Introduction
In the field of surgery, evaluating and comparing treatments via the gold standard of a randomised controlled trial is not always feasible. Comparing laparoscopic ("keyhole" or "minimally invasive" surgery) with standard open surgery is particularly challenging due to difficulties with blinding and, in many cases, a perceived lack of equipoise.
Unfortunately, the result is that we are often faced with multiple, usually small (< 100 patients) observational cohort trials. These are plagued with selection bias, as early in the development of new surgical procedures "ideal" patients are legitimately selected to minimise the difficulty of the operation and ensure patient safety. This generally leads to a gross overestimate of treatment effect for the new procedure in early trials. With the passage of time and gaining of experience, the patient populations generally approach each other and the estimate of effect size becomes more reliable. Meta-analysis of these trials can be helpful, but does little to ensure that treatment and control groups don't differ in a systematic way.
This is the current state of affairs with laparoscopic liver surgery. The technique has been in use for approximately 20 years and whilst not "widespread", it is a commonly used technique among specialist liver surgeons. These sub-specialists who perform this surgery on a regular basis, point to the multitude of observational trials showing safety and comparative oncological efficacy (as measured by disease free and overall survival). Indeed, most surgeons utilising the technique would quote a significant improvement in peri-operative outcomes (such as shorter hospital stay, reduced blood loss, pain and wound complications). Among the wider surgical community concerns remain regarding the lack of robust comparative trials that would provide confidence that patient safety and oncological outcomes are not compromised.
In the absence of an RCT, techniques are available that can reduce the impact of observable sources of bias. Regression is often used to produce treatment effect estimates. However, if the groups are significantly different in some covariates and there exist interactions and non-linear relationships, these estimates will be biased. Propensity score(PS) techniques have been used in the social sciences for many years, but are not widely used or understood in the surgical literature. PS-based analyses are, however, becoming increasingly popular in the surgical literature due to there ability to remove bias from observed confounders. There are a variety of methods whereby the propensity score can be used to estimate treatment effects: matching, stratification, covariate adjustment and inverse probability of treatment weighting (IPTW).
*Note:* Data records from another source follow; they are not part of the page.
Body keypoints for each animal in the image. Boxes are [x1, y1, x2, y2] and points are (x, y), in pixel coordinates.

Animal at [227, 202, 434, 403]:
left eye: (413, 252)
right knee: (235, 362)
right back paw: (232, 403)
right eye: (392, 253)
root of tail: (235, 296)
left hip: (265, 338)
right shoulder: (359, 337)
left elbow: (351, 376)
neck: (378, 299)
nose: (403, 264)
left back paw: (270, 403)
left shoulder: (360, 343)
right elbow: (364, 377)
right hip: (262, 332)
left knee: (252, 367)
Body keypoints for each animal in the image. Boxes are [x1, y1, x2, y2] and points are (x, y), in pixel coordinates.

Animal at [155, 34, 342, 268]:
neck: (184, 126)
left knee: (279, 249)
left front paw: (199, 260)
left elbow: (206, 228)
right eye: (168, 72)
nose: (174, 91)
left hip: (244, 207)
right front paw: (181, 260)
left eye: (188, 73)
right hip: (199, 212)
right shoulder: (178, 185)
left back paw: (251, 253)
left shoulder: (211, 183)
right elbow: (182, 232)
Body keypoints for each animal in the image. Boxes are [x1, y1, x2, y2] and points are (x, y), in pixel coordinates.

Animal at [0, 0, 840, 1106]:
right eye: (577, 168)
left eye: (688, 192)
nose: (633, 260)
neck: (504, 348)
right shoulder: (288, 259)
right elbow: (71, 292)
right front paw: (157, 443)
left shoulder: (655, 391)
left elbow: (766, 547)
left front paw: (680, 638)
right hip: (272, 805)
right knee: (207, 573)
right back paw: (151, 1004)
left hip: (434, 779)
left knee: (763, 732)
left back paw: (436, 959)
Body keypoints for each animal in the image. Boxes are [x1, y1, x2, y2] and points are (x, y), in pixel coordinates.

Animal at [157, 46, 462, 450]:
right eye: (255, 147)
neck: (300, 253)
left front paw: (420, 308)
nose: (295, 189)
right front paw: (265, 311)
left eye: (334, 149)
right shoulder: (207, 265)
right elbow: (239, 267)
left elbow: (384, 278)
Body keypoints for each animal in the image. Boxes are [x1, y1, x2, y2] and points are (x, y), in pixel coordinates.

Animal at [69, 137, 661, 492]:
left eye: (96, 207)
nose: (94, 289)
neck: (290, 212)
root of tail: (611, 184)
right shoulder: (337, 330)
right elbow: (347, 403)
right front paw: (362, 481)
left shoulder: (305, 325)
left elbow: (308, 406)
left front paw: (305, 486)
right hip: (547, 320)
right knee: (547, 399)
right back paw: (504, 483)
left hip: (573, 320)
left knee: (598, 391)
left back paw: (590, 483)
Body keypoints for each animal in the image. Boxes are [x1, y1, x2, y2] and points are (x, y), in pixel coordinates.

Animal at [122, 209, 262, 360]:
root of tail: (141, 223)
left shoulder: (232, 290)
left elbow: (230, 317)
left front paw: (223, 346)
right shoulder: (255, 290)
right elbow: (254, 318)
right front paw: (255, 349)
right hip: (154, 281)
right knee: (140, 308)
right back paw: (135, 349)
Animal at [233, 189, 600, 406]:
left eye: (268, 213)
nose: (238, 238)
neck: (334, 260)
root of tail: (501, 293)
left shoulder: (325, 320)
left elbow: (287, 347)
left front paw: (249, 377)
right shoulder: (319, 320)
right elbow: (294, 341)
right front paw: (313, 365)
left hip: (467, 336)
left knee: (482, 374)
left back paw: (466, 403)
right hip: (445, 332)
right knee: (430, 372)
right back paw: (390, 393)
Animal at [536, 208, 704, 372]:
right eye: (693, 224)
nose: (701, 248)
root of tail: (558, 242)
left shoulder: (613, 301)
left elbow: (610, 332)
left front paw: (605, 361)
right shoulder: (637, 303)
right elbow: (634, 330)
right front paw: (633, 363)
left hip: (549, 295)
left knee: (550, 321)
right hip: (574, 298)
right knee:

Following, we discuss the principles of propensity scores with a focus on IPTW techniques. Various PS estimation techniques are compared and modern techniques such as generalised boosted models are described.
This site will host the statistical supplement for the above paper including details to reproduce the analysis using R.
Importantly, the exact results presented in the following supplement may differ slightly from those reported in Lewin et al due to differences in the missing value imputation and propensity scoring process (both procedures rely on underlying random number generation), however the magnitude of change should be small and the overall conclusions unchanged.